The Centre for New Music at Sheffield and Sheffield University runs a competition for young composers that offers them the chance to have their music workshopped and recorded by the Ligeti Quartet. 

That’s a potentially interesting project, even if the heart sinks at the prospect of yet more “workshops”. I’m never sure what that word means, especially when turned into a verb. Presumably the Ligeti workshops are quite different from those run by the dim functionaries of the Catholic Bishops of England and Wales at their festivals of hand-wringing. Let’s just agree that it’s a piece of multi-purpose lefty jargon that describes countless exercises in “virtue-signalling” (which I suppose is multi-purpose right-wing jargon, but at least easier to understand). 

Anyway, that’s not the real problem with the Sheffield competition. Philip Sharp, who writes a “classical liberal” blog about music and culture, has noticed this paragraph in the competition’s rules: 

“A ‘two ticks’ policy will be in place for female composers, composers who identify as BME, transgender or non-binary, or having a disability, to automatically go through to the second stage of the selection process.”

This is a preposterous policy for so many reasons that it’s hard to know from which angle to criticise it. Also, such criticism is probably a waste of effort, since the people who devise these idiot rules are impervious to criticism. 

But let me make one fundamental point. The difference between good and bad art is a matter of opinion. When those opinions coalesce, we can say that a critical consensus has emerged, though we’re free to ignore it. 

The Sheffield two-ticks policy suppresses opinions. In an attempt to remove obstacles to artistic flourishing, it restricts freedom of judgement - in a competition, of all things. And pointlessly so, since we can be pretty certain that the Sheffield judges are not inclined to discriminate against minority candidates.

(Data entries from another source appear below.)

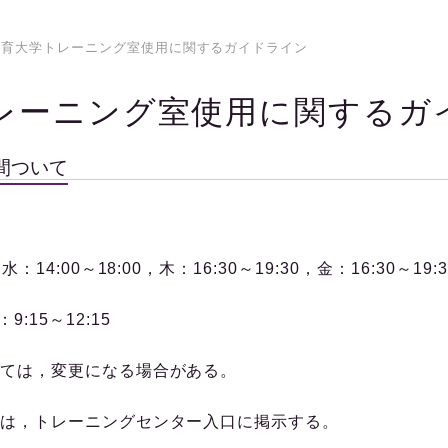
教育大学トレーニング室使用に関するガイドライン
レーニング室使用に関するガ
間ついて
，水：
14:00
～
18:00
，木：
16:30
～
19:30
，金：
16:30
～
19:
：
9:15
～
12:15
ては，変更になる場合がある。
トレーニングセンター入口に掲示する。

The irony is that this narrowing of choice is no more likely to produce a critical consensus about good and bad music than the restriction of choice imposed by aristocratic patrons of the past. The history of, say, 18th-century music is one of missed opportunities: composers later judged to be greatly talented (or even geniuses) pushed aside by mediocre court favourites benefitting from their employers’ own two-ticks policies based on family allegiance or whatever. 

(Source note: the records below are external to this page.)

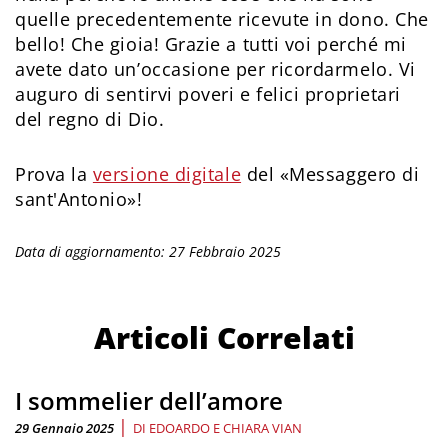
quelle precedentemente ricevute in dono. Che
bello! Che gioia! Grazie a tutti voi perché mi
avete dato un’occasione per ricordarmelo. Vi
auguro di sentirvi poveri e felici proprietari
del regno di Dio.
Prova la
versione digitale
del «Messaggero di
sant'Antonio»!
Data di aggiornamento: 27 Febbraio 2025
Articoli Correlati
I sommelier dell’amore
|
29 Gennaio 2025
DI
EDOARDO E CHIARA VIAN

The Sheffield criteria are of course risible: they guarantee that a piano quintet written by a bloke who dresses in a cocktail frock will reach the second round irrespective of its merits. 

This could only happen in the 21st century (though it’s just possible, I suppose, that Wagner’s patron King Ludwig of Bavaria shared his taste for wearing women’s silk underwear). But what we’re really talking about is almost as old as music itself: the exploitation of artists by bullies and bureaucrats.